14 DAY TRIAL // Evidences have been unveiled that microorganisms lived on oxygen 2.72 billion years ago, 300 million years before the accumulation of oxygen in the Earth's atmosphere. This confirms the hypothesis that the adaptation to an atmosphere rich in oxygen was a long term process.
2.4 billion years ago, Earth's atmosphere was anaerobe (without oxygen). The first organisms to have evolved to photosynthesis are thought to be the cyanobacteria (blue-green bacteria) (photo).

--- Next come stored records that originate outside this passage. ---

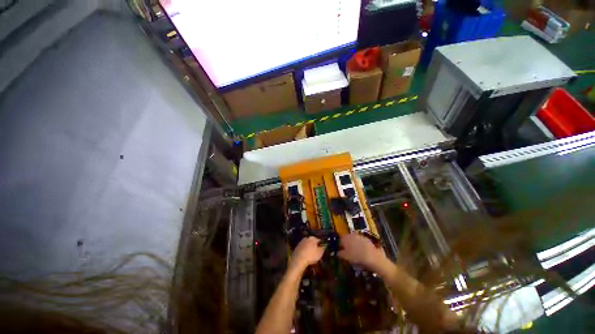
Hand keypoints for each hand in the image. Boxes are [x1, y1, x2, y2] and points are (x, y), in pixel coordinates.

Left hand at [290, 237, 324, 270]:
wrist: (298, 261)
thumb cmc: (311, 256)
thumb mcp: (320, 253)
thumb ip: (323, 247)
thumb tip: (323, 245)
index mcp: (312, 238)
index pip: (319, 240)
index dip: (321, 245)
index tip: (322, 250)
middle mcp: (305, 239)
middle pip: (312, 242)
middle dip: (314, 246)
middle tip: (316, 252)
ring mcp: (300, 243)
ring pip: (307, 245)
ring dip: (309, 249)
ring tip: (311, 255)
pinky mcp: (296, 248)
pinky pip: (302, 249)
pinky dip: (304, 251)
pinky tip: (305, 256)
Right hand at [338, 233, 385, 270]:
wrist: (371, 256)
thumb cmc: (355, 256)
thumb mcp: (345, 257)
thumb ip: (340, 253)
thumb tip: (338, 252)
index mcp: (346, 238)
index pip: (340, 239)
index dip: (340, 245)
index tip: (340, 250)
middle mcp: (353, 235)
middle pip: (348, 238)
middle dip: (347, 244)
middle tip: (347, 251)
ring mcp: (361, 236)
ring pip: (355, 240)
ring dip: (354, 244)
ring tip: (354, 252)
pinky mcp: (368, 240)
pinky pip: (361, 242)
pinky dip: (360, 246)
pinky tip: (361, 252)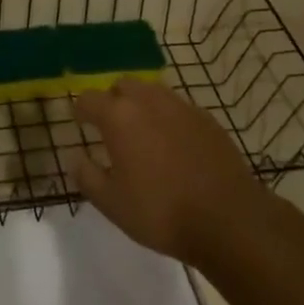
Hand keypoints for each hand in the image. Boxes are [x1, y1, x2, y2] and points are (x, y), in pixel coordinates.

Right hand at [73, 78, 262, 266]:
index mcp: (119, 116)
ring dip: (141, 104)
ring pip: (152, 92)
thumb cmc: (161, 212)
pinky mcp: (206, 118)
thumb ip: (87, 177)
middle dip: (113, 100)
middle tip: (111, 126)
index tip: (79, 122)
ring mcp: (181, 106)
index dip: (80, 110)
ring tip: (142, 132)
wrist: (228, 219)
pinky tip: (173, 144)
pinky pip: (178, 107)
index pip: (89, 99)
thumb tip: (75, 158)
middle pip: (123, 86)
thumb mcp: (112, 204)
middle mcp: (148, 101)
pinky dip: (168, 117)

Even the plants' chloroplasts are believed to be endosymbiotic cyanobacteria and they still possess their own DNA.
Through photosynthesis, the organisms produce sugar from water, carbon dioxide and light. The oxygen is a waste product of the process. When did photosynthesis appear, beginning to fuel the atmosphere with oxygen, is a matter of debate. "Our evidence points to the likelihood that Earth was peppered with small 'oases' of shallow-water, oxygen-producing, photosynthetic microbes around 2.7 billion years ago," stated Jennifer Eigenbrode of Carnegie's Geophysical Laboratory. "Over time these oases must have expanded, eventually enriching the atmosphere with oxygen. Our data record this transition."
Shifts in the fossil carbon isotopes in a 150 million-year interval recorded in shallow and deep-water sediments from the late Archean period (the Archean lasted from 3.8 to 2.5 billion years ago) in Western Australia, gave clues to the researchers. The proportions of carbon isotopes depend on the microbe's metabolism. Carbon is present in nature in the form of two isotopes, 12C and 13C, but, by far, the most abundant variety is the lighter, 12C, with 99 % abundance. "Photosynthetic microbes evolved in the shallow water where light was plentiful," explained Eigenbrode.
"They used light and CO2 to produce their food, like cyanobacteria do today. They gobbled up 12C and 13C, which became part of the organisms. The results are recorded in the rocks containing the remains for us to find billions of years later. Organisms leave behind different mixes of 12C and 13C depending on what they eat and how they metabolize it. Changes in these chemical fingerprints tell us about changes in how organisms got their energy and food."
The anaerobic microbes (those that lived without oxygen) ended up with relatively small amounts of 13C. The oxygen-based metabolism added an evolutionary advantage, as oxygen became more and more available in shallow ponds due to photosynthesis, and anaerobic microbes were eliminated by the aerobic ones. The aerobic organisms possessed increased 13C amounts, so the presence of 13C increased in the waters.
The increased 13C amount in the late Archean rocks indicates life was learning to cope with oxygen much earlier than the accumulation of important oxygen amounts.